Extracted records
####################

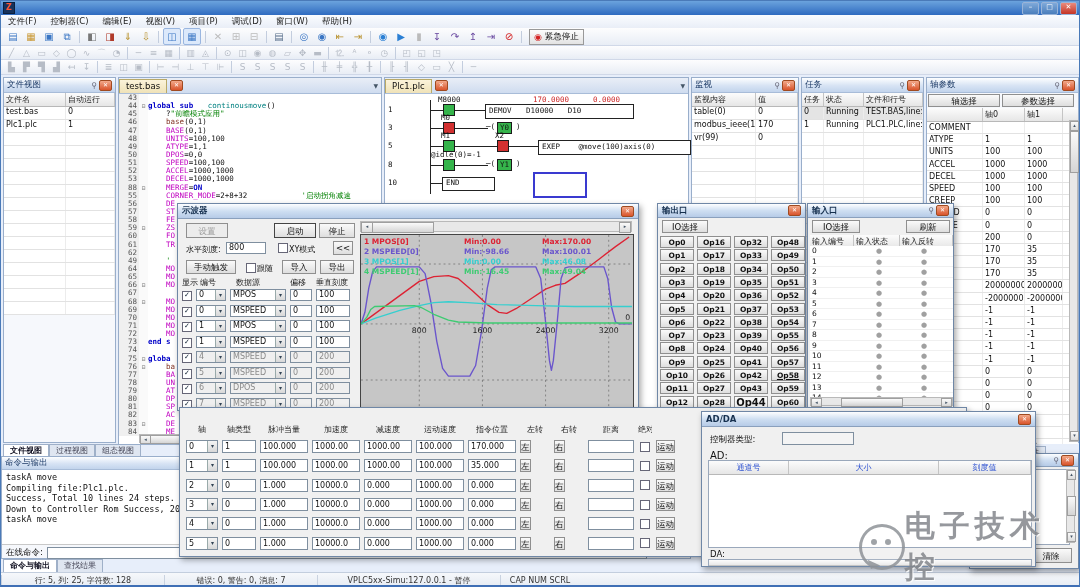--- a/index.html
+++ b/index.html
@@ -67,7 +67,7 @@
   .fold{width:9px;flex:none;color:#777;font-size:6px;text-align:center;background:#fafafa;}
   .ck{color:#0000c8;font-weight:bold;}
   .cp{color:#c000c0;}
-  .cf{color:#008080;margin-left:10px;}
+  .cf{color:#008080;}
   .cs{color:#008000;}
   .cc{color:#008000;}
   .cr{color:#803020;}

####################

◆ The problem ◆
Determine how many lines above hold the word "font", then give only that number.

◆ Answer space ◆
2